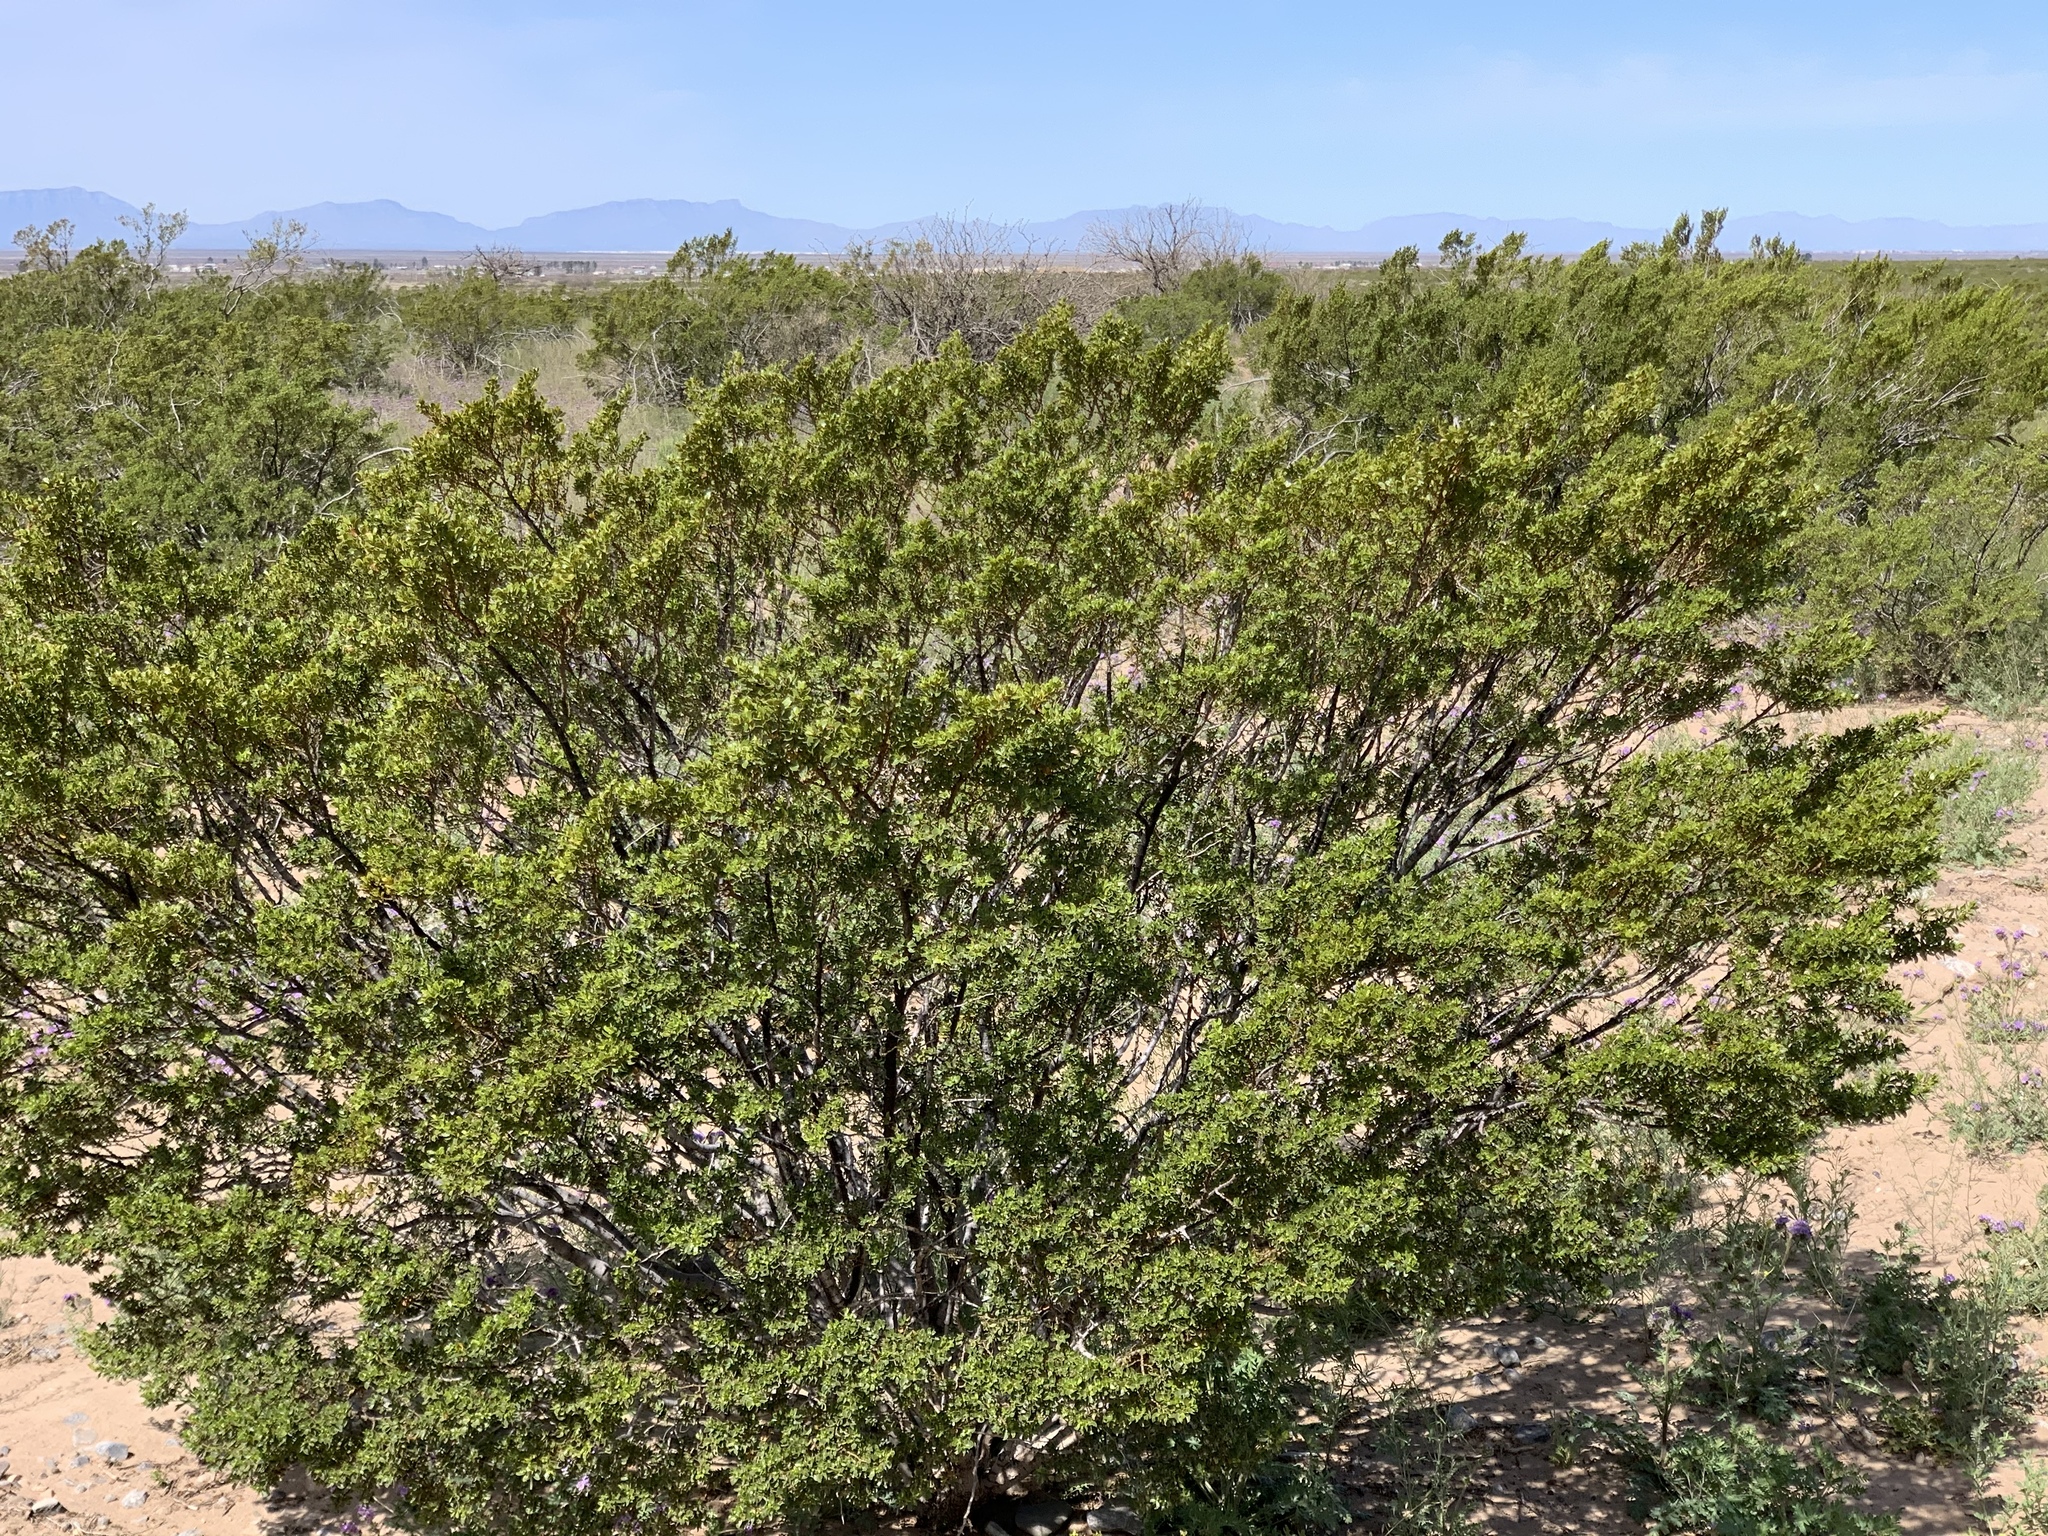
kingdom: Plantae
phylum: Tracheophyta
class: Magnoliopsida
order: Zygophyllales
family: Zygophyllaceae
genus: Larrea
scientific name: Larrea tridentata
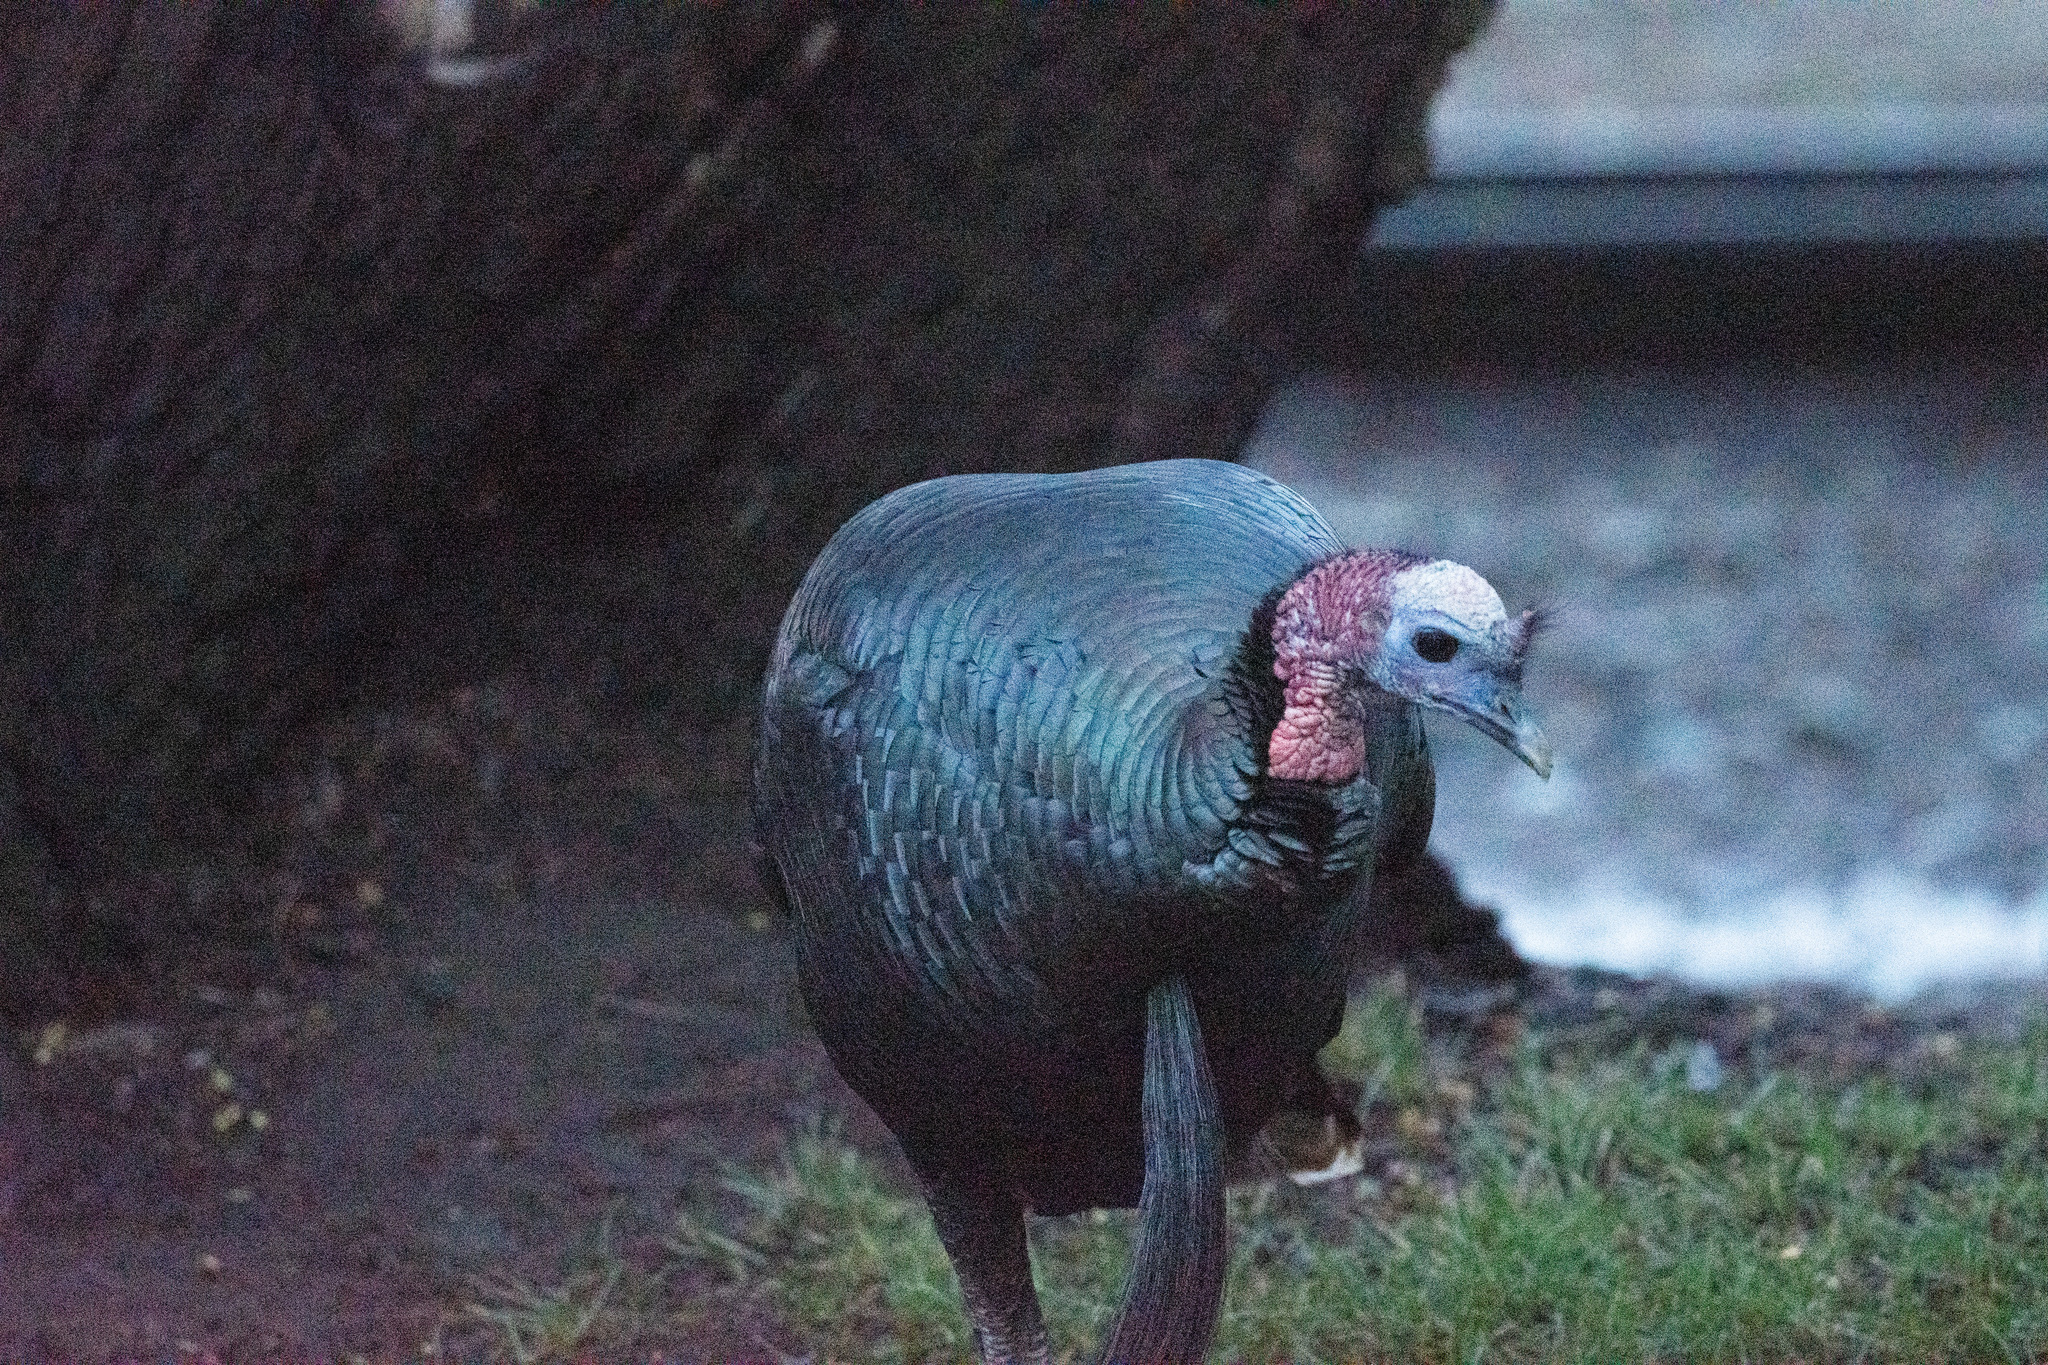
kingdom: Animalia
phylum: Chordata
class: Aves
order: Galliformes
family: Phasianidae
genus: Meleagris
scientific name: Meleagris gallopavo
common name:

--------------------------------------------------

## What this task involves
Copy every line of the listing above word for word, leaving out the pictures.

## Written reply
kingdom: Plantae
phylum: Tracheophyta
class: Magnoliopsida
order: Zygophyllales
family: Zygophyllaceae
genus: Larrea
scientific name: Larrea tridentata
kingdom: Animalia
phylum: Chordata
class: Aves
order: Galliformes
family: Phasianidae
genus: Meleagris
scientific name: Meleagris gallopavo
common name:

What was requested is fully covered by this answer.